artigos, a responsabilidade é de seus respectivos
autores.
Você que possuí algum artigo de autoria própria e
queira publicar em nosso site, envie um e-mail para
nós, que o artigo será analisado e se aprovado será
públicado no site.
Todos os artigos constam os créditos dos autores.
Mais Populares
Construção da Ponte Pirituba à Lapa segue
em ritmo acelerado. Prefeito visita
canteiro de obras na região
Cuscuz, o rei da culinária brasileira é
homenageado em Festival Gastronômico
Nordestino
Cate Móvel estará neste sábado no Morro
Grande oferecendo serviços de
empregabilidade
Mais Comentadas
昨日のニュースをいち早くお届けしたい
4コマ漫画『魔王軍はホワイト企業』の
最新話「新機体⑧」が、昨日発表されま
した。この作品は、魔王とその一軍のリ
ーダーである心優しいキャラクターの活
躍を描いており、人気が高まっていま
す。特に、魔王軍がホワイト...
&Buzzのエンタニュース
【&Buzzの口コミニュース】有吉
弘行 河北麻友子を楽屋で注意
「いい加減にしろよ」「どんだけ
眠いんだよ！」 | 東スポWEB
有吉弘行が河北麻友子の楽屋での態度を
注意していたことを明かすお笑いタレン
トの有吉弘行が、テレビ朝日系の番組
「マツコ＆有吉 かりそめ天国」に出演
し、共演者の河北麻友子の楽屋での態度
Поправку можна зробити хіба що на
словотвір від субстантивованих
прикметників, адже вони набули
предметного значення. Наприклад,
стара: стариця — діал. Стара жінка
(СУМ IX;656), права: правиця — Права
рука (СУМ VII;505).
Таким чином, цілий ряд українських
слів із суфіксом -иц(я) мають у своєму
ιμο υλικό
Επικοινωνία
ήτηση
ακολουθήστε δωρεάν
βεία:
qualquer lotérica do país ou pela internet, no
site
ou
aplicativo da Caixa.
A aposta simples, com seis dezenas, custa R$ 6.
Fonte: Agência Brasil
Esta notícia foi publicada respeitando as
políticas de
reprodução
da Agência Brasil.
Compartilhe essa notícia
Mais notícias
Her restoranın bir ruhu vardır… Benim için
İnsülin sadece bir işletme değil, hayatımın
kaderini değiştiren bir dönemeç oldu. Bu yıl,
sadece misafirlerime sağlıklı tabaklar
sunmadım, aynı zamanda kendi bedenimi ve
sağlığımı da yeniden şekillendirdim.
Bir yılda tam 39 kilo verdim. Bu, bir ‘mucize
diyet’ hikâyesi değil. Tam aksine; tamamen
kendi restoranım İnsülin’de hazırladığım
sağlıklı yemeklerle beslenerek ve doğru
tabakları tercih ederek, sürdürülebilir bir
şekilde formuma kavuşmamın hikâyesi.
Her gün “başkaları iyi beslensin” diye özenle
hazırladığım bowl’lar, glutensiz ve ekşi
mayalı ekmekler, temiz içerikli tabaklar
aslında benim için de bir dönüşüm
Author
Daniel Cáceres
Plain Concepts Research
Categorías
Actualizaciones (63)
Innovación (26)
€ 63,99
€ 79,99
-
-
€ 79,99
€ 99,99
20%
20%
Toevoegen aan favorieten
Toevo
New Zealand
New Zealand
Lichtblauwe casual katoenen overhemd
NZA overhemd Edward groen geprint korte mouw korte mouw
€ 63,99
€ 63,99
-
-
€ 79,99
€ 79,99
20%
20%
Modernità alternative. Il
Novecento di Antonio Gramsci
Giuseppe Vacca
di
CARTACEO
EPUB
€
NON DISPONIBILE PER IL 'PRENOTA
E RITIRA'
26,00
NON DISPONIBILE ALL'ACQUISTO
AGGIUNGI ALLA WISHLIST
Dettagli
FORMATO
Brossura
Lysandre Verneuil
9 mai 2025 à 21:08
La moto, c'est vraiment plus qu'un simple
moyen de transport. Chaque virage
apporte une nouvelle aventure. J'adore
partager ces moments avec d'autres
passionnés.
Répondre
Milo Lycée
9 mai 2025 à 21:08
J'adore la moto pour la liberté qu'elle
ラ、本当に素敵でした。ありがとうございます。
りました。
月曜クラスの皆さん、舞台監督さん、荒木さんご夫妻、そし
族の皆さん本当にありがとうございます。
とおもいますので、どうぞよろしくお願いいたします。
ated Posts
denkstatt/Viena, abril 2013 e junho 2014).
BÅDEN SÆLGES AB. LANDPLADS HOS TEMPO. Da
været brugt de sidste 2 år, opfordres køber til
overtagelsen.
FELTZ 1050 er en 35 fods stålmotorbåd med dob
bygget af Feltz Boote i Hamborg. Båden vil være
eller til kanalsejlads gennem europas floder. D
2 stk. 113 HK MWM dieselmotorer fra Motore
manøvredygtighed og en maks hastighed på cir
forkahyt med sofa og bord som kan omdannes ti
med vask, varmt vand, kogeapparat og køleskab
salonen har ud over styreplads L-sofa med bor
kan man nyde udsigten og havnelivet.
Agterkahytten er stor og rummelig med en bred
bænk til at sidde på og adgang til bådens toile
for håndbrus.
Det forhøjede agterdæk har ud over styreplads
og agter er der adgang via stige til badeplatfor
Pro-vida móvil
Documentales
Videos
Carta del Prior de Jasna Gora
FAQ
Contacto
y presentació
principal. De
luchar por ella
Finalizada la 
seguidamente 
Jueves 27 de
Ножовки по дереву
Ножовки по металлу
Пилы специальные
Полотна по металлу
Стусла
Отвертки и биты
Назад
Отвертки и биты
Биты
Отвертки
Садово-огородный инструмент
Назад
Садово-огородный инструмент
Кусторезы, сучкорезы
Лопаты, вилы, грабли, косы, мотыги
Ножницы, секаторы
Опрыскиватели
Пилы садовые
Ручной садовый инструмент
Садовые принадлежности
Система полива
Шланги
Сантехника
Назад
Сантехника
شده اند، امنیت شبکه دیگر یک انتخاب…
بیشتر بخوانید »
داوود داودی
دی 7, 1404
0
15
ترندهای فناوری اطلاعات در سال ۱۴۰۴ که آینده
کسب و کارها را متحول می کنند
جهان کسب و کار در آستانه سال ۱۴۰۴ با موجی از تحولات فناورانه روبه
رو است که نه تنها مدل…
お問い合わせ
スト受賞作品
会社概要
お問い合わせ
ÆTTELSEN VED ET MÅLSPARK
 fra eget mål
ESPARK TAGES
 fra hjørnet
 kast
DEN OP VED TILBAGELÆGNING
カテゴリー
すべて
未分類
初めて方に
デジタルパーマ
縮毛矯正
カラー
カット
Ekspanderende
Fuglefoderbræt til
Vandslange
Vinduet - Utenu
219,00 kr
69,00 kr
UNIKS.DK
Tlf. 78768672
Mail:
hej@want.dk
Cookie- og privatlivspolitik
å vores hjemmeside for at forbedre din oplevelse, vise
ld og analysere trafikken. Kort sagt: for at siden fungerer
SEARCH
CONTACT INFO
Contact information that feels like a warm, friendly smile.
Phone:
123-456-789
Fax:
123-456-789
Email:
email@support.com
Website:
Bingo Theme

→ TASK ITEM
A copy of each line in the data above that holds the string "металлу" is needed.

→ ANSWER SECTION
Ножовки по металлу
Полотна по металлу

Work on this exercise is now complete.